Original source: avro-serializer-avro_serializer-_resolve_record

Function: resolverecord in avro-serializer/avro_serializer.py

Date: 2026-05-29

Time: 12:44

`resolverecord` — Avro Schema Evolution for Records

Purpose

resolverecord implements schema resolution between two record schemas — a writer schema (used when the data was serialized) and a reader schema (what the current application expects). This is the core mechanism enabling Avro's schema evolution: it lets you read data written with an older (or newer) schema using a different schema, as long as they're compatible.

This exists because in real systems, schemas change over time. A producer might add a field, remove one, or reorder them. Without resolution, every consumer would need to use the exact schema the data was written with. resolverecord bridges that gap.

Contract

Preconditions:

buf is a readable io.BytesIO positioned at the start of a serialized record
writer and reader are both Schema objects with typename == "record" and matching name properties (the caller in decode enforces the name check before calling)
The bytes in buf are laid out in writer field order — this is how Avro binary encoding works (no field tags, just sequential values)

Postconditions:

buf is advanced past all writer fields (consumed or skipped)
Returns a dict with exactly the reader's fields, in reader field order
Every reader field has a value — either decoded from the wire, or filled from its default

Invariants:

Writer fields absent from the reader are fully consumed (skipped) from the buffer — never left dangling
Reader fields absent from the writer must have a default, or resolution fails

Parameters

| Parameter | Type | Description |

|-----------|------|-------------|

| buf | io.BytesIO | Binary stream positioned at the start of the record's serialized data. Must contain enough bytes for all writer fields. |

| writer | Schema | The schema used when the data was encoded. Determines what's on the wire and in what order. |

| reader | Schema | The schema the caller wants the data shaped as. Determines which fields appear in the result and their order. |

Edge cases: If writer and reader have identical fields, this degenerates to a simple sequential decode. If the writer has zero fields, the result is built entirely from reader defaults.

Return Value

A dict mapping field names (strings) to decoded values. The keys are exactly the reader's field names. The caller (_decode) returns this directly — no further transformation is applied.

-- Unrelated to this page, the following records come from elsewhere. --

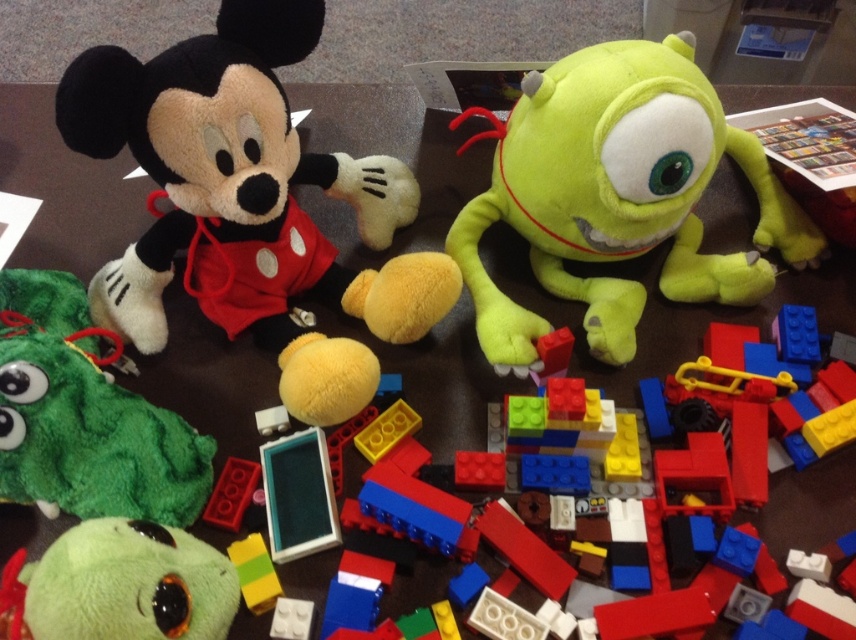
Does green fuzzy plush at lower left have a smaller size compared to green plush toy at lower left?

No, green fuzzy plush at lower left is not smaller than green plush toy at lower left.

Identify the location of green fuzzy plush at lower left. The image size is (856, 640). (85, 416).

In order to click on green fuzzy plush at lower left in this screenshot , I will do `click(85, 416)`.

What do you see at coordinates (616, 195) in the screenshot?
I see `green plush toy at center` at bounding box center [616, 195].

Is green plush toy at center to the left of green fuzzy plush at lower left from the viewer's perspective?

Incorrect, green plush toy at center is not on the left side of green fuzzy plush at lower left.

Which is in front, point (584, 323) or point (66, 442)?

Point (66, 442)

This screenshot has height=640, width=856. Find the location of `green plush toy at center`. green plush toy at center is located at coordinates (616, 195).

Can you confirm if soft plush mickey mouse at upper left is positioned below green plush toy at lower left?

Incorrect, soft plush mickey mouse at upper left is not positioned below green plush toy at lower left.

Which is in front, point (349, 385) or point (82, 609)?

Point (82, 609)

Image resolution: width=856 pixels, height=640 pixels. Identify the location of soft plush mickey mouse at upper left. (248, 204).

Caller must handle: The returned dict always has all reader fields. No None sentinels for missing fields — if a field can't be resolved, the method raises rather than returning a partial result.

Algorithm

The method works in two passes:

Pass 1 — Consume the wire data (writer field order)


for each field in writer.fields (in serialized order):
    if field exists in reader:
        decode it using both writer and reader field types (enables type promotion)
        store in writer_values dict
    else:
        skip the bytes (read and discard) — the reader doesn't want this field

This pass must iterate in writer field order because Avro binary format has no field delimiters or tags. Each field's size is determined by its schema, so you must read (or skip) every field sequentially to know where the next one starts.

Pass 2 — Build the result (reader field order)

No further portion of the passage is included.